::: Source extract

Philip Reames listmail at philipreames.com
Tue Feb 24 17:31:16 PST 2015


On the queue for tomorrow.

Other things which need to happen:
- Move intrinsic definitions into LangRef
- Flesh out a description of the "statepoint-example" GC.
- Document the fact there's no a form of statepoint sequence without 
explicitly relocations, update code with asserts & flags respectively

I'm considering just removing the Statepoints page entirely and merging 
the content into GarbageCollection.  I probably wont actually go ahead 
with that just yet.

I also need a place to transcribe my private TODO list somewhere 
public.  The docs probably aren't the right place for this though.

On 02/24/2015 04:56 PM, Sean Silva wrote:
> There are a couple todo/"put assembly here" in the file currently. It 
> would be nice to flesh those out.
>
> On Tue, Feb 24, 2015 at 4:24 PM, Philip Reames 
> <listmail at philipreames.com <mailto:listmail at philipreames.com>> wrote:
>
>     Fixed.  Other comments welcome.
>
>
>     On 02/24/2015 02:44 PM, Philip Reames wrote:
>>     Your timing is good.  I'm working on docs today and should get to
>>     this by end of day.  :)
>>
>>     Philip
>>
>>     On 02/24/2015 02:37 PM, Sean Silva wrote:
>>>     Necro-nit (wasn't sure where to post this feedback; I realize
>>>     that this has been slightly updated in ToT): please update the
>>>     prototypes here to match their current definitions (e.g.
>>>     `llvm.experimental.` prefix).
>>>
>>>     (sorry for the delay in getting to this)
>>>
>>>     -- Sean Silva
>>>
>>>     On Tue, Dec 2, 2014 at 11:37 AM, Philip Reames
>>>     <listmail at philipreames.com <mailto:listmail at philipreames.com>>
>>>     wrote:
>>>
>>>         Author: reames
>>>         Date: Tue Dec  2 13:37:00 2014
>>>         New Revision: 223143
>>>
>>>         URL: http://llvm.org/viewvc/llvm-project?rev=223143&view=rev
>>>         Log:
>>>         [Statepoints 4/4] Statepoint infrastructure for garbage
>>>         collection: Documentation
>>>
>>>         This is the fourth and final patch in the statepoint
>>>         series.  It contains the documentation for the statepoint
>>>         intrinsics and their usage.

::::::
::: Record list

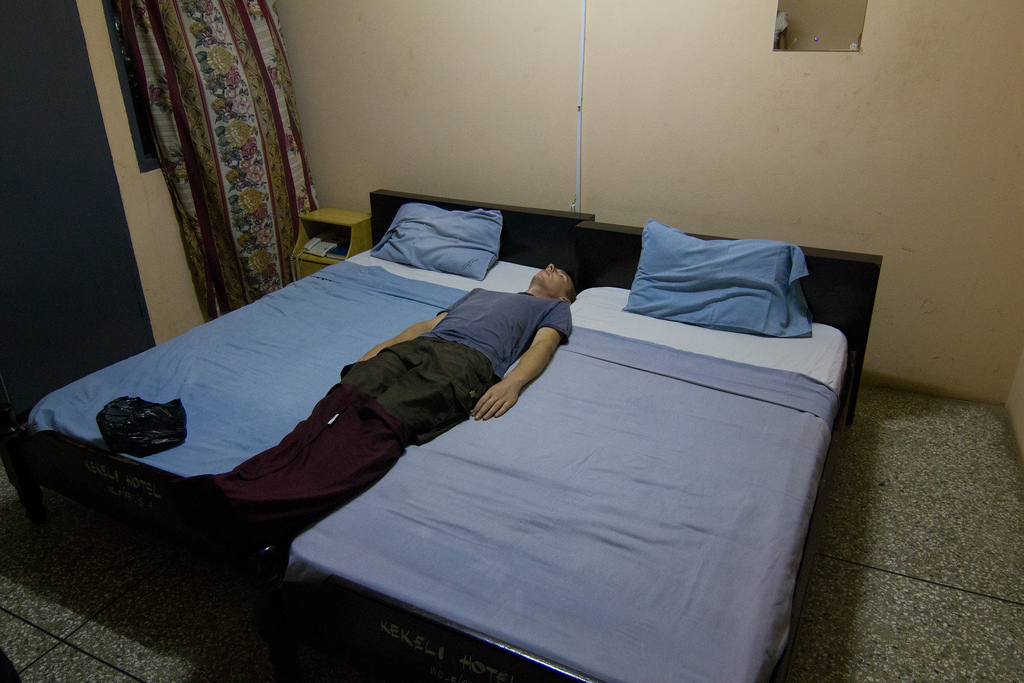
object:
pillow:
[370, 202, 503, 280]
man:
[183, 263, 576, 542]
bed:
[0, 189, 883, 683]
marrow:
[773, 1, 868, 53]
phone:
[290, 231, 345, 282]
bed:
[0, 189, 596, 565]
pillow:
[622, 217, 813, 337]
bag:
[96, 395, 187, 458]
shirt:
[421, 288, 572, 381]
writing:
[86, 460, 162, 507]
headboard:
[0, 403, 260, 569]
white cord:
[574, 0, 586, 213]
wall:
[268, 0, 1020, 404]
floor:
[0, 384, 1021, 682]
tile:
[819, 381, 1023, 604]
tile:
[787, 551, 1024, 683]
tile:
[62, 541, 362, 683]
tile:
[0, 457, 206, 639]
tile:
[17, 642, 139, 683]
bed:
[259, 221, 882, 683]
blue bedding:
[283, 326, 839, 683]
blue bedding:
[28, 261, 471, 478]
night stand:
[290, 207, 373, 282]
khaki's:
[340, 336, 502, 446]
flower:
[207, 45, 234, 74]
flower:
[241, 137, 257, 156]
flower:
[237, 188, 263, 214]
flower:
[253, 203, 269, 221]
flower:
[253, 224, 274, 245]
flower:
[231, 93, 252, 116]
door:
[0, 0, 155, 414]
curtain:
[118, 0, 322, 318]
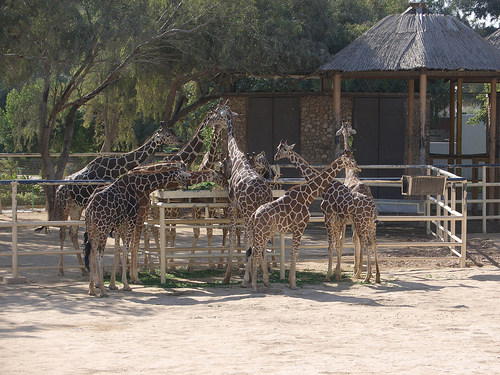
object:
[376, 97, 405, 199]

::::::
::: Record list

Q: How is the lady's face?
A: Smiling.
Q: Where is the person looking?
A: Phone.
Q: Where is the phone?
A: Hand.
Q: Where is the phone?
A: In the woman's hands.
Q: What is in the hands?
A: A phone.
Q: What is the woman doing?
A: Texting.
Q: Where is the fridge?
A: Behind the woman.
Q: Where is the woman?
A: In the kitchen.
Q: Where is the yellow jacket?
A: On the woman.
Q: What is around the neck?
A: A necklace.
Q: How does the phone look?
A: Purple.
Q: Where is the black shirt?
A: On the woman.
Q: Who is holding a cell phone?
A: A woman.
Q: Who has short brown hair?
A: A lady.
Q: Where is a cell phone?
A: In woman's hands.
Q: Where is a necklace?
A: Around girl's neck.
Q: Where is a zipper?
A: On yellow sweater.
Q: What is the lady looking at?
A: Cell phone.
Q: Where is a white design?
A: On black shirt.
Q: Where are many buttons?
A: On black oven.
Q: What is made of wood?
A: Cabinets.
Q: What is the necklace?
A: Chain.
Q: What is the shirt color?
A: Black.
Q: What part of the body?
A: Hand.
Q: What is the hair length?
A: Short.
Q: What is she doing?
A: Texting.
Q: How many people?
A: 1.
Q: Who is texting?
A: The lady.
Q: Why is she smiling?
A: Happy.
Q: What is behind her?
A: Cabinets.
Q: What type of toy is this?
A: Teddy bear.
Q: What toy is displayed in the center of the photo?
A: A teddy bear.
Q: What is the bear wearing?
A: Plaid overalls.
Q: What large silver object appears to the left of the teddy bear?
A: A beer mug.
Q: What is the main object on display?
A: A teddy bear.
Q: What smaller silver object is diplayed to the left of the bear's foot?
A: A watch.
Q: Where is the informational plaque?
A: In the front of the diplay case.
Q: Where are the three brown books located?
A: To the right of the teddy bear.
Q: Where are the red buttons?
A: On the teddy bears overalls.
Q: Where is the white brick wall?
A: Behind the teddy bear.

::::::

- Goals:
• A. Using the mailing-list thread, answer:
(i) What revision number is given for the documentation commit?
(ii) Into which page is Philip Reames considering merging the Statepoints page content?
(iii) What prefix does Sean Silva give as an example of the current prototype definitions?
• B. Find every line in the records that contains the string "left", matching case, and copy each such line.
The records are unrelated to the text.

- The answers:
• A.
(i) 223143
(ii) GarbageCollection
(iii) `llvm.experimental.`

• B.
Q: What large silver object appears to the left of the teddy bear?
Q: What smaller silver object is diplayed to the left of the bear's foot?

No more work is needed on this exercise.